Hasilnya, aktivitas manufaktur mulai menunjukkan sinyal perbaikan. IHS Markit melaporkan Purchasing Managers' Index (PMI) manufaktur Indonesia pada Mei adalah 28,6. Naik dibandingkan April yang sebesar 27,5.
PMI menggunakan angka 50 sebagai titik awal. Angka di bawah 50 berarti industri manufaktur masih terkontraksi, belum ada ekspansi.
Walau demikian, kontraksi industri manufaktur Tanah Air mulai menipis. Ini memberi harapan bahwa yang terburuk sepertinya sudah berlalu.
Tidak hanya di Indonesia, PMI manufaktur di berbagai negara juga membaik. Di AS, PMI manufaktur versi ISM untuk periode Mei 2020 menunjukkan angka 43,1. Membaik dibandingkan bulan sebelumnya yang sebesar 41,5.
Pada April, PMI manufaktur AS berada di titik terendah sejak 2009. Kini mulai terlihat sinyal bahwa industriawan Negeri Paman Sam sudah pulih.
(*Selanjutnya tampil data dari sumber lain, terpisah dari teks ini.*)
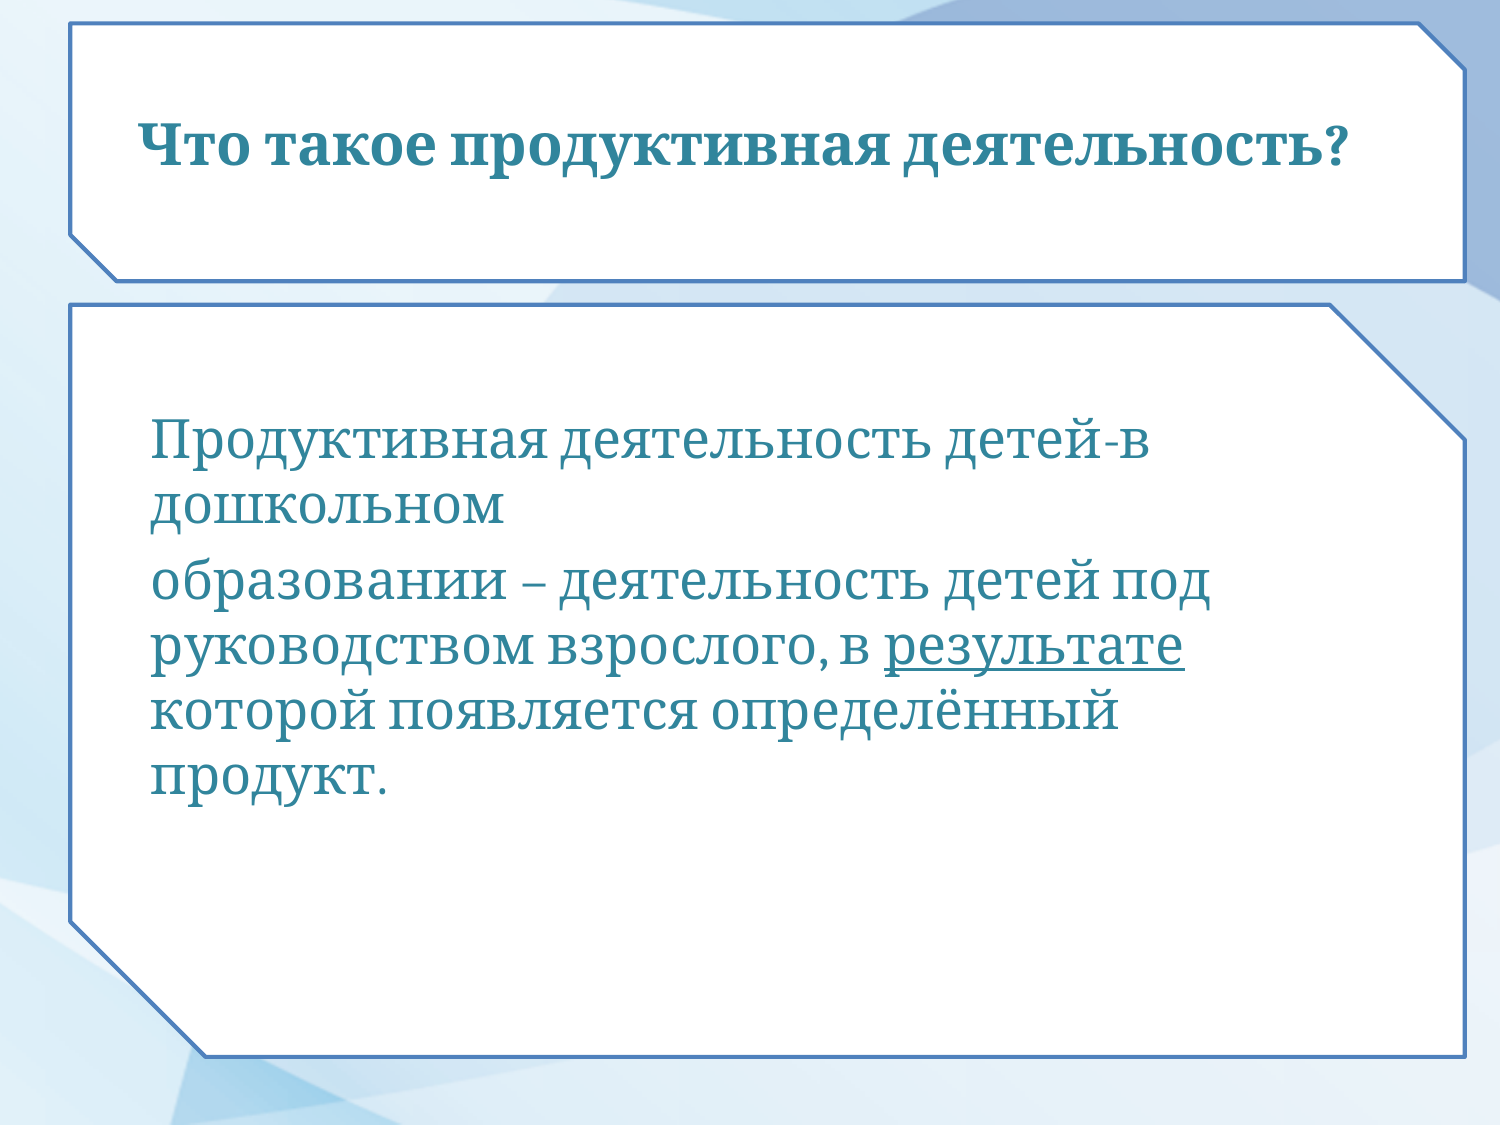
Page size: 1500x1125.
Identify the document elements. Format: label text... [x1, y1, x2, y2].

title Что такое продуктивная деятельность? [105, 61, 1383, 223]
picture [0, 0, 1500, 1125]
text_box [68, 302, 1467, 1059]
text_box [68, 21, 1467, 284]
list Продуктивная деятельность детей-в дошкольном образовании – деятельность детей под руководством взрослого, в результате которой появляется определённый продукт. [135, 397, 1341, 976]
Di China, angka PMI manufaktur versi Caixin pada Mei 2020 versi adalah 50,7. Naik dibanding bulan sebelumnya yang sebesar 49,4. Bahkan industriawan di Negeri Tirai Bambu sudah kembali ke jalur ekspansi.
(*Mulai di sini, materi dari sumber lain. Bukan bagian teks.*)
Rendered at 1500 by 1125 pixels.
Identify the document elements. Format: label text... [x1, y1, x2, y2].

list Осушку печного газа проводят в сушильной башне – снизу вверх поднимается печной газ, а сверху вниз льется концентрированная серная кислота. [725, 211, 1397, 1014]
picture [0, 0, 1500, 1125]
Begitu pula di Zona Euro. PMI manufaktur versi IHS Market untuk periode Mei adalah 39,4, naik dibandingkan April yang sebesar 33,4.
Sementara di Jepang, PMI sektor jasa pada Mei berada di 26,5. Lebih baik dibandingkan perkiraan awal yakni 25,3 dan naik ketimbang April yang sebesar 21,5.
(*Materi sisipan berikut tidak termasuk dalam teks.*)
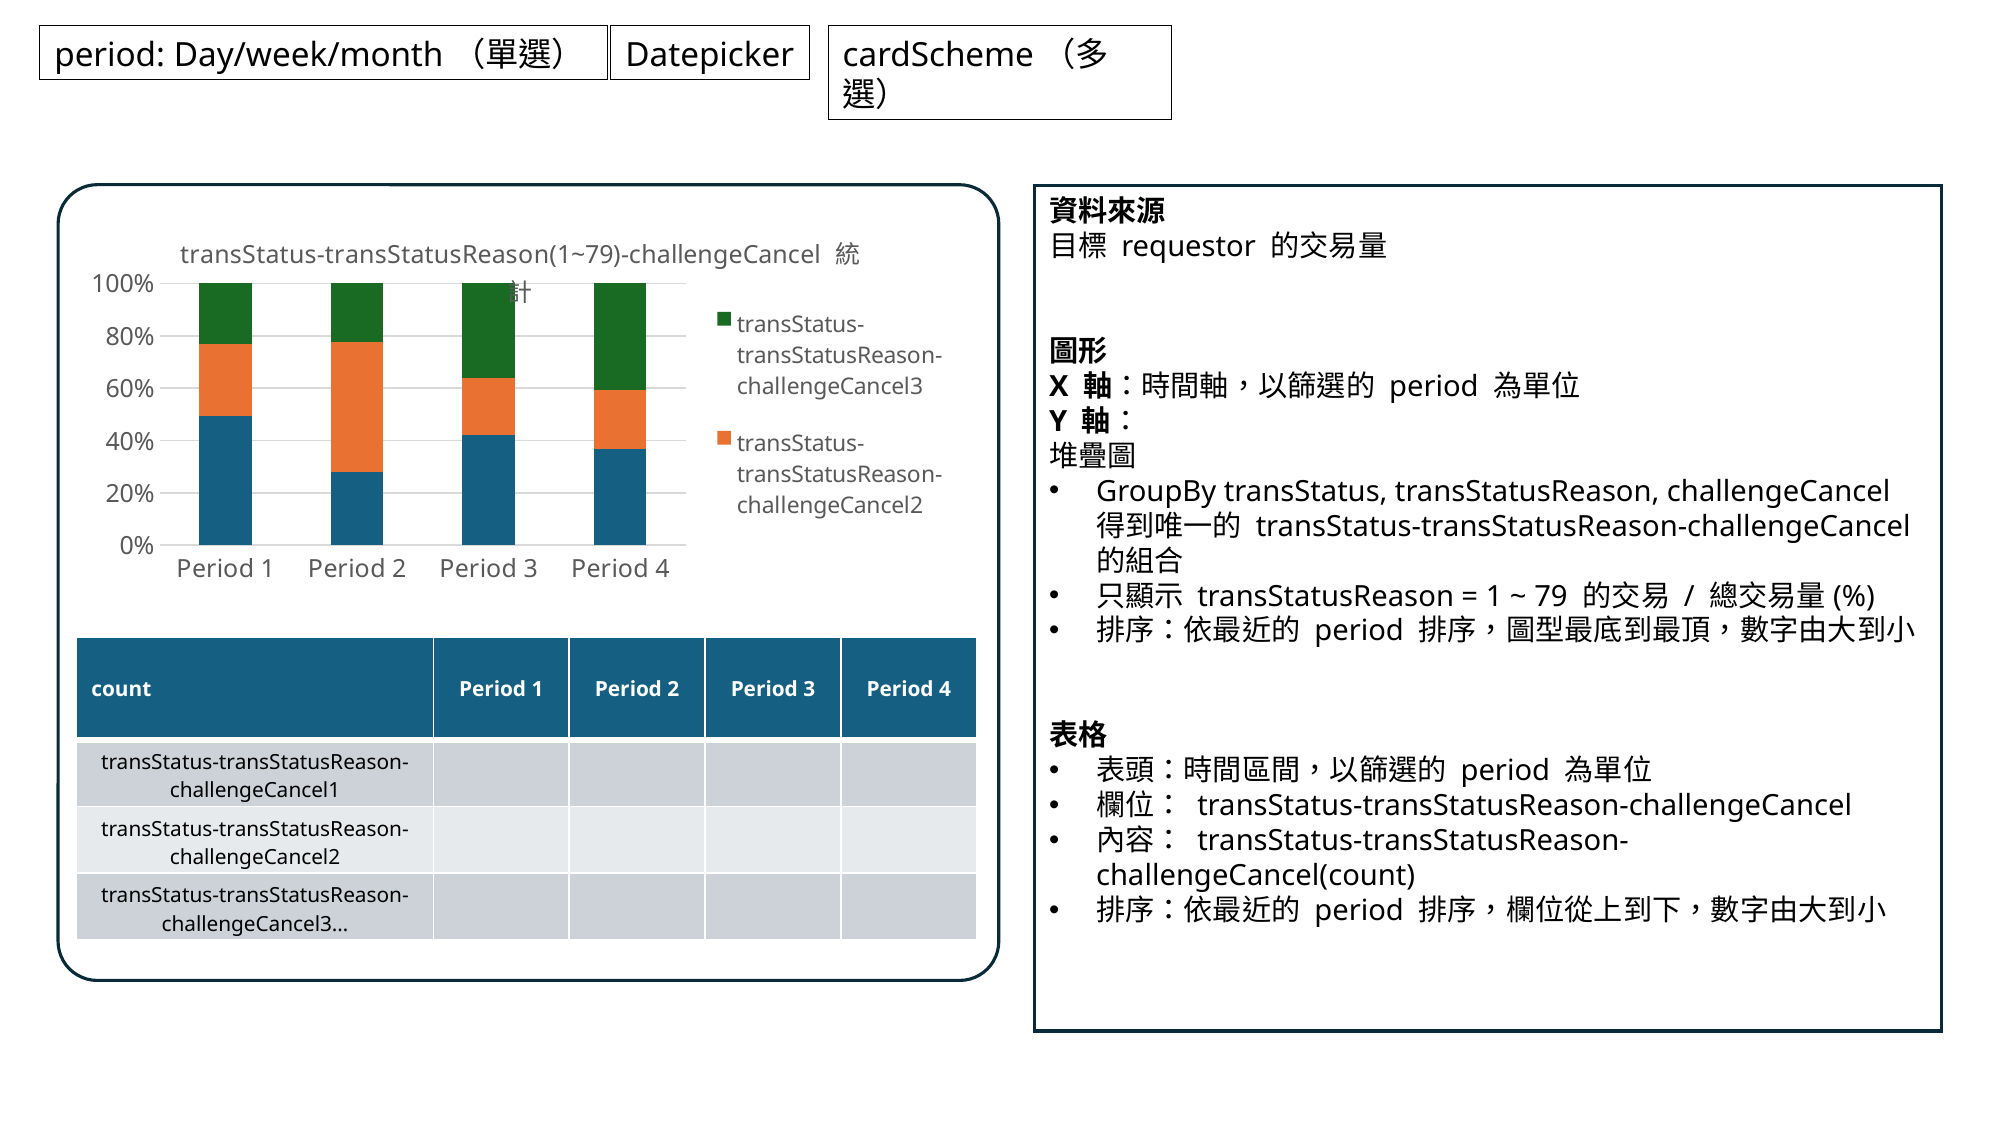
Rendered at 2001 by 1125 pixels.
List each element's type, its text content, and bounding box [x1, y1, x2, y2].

Sektor jasa menyumbang hampir 70% dari PDB Negeri Matahari Terbit. Jadi perbaikan di sektor ini menandakan prospek ekonomi ke depan lumayan cerah.
Begitu pula PMI sektor jasa di Australia, yang pada Mei tercatat 26,9. Lebih tinggi ketimbang proyeksi awal yaitu 25,5 dan angka April yang sebesar 19,5. Pada April, PMI sektor jasa di Down Under adalah yang terendah sepanjang sejarah dan kini tanda menuju kebangkitan terpampang nyata.
"
Mood pasar tetap positif. Meski ada eskalasi aksi demonstrasi di AS dan kemelut soal Hong Kong, tetapi pasar tetap optimistis," tegas Edwin De Groot, Head of Macro Strategy di Rabobank, seperti dikutip dari Reuters.
Penerapan kenormalan baru (
new normal) membawa harapan. Asal jangan ada gelombang serangan kedua (
second wave outbreak) virus corona, maka ke depan sepertinya ekonomi global akan bangkit dari keterpurukan.
Asa ini membuat investor berani bermain agresif. Aset-aset berisiko di negara berkembang Asia kembali diminati, termasuk di Indonesia. Akibatnya, rupiah bak mendapatkan durian runtuh dan kembali menguat.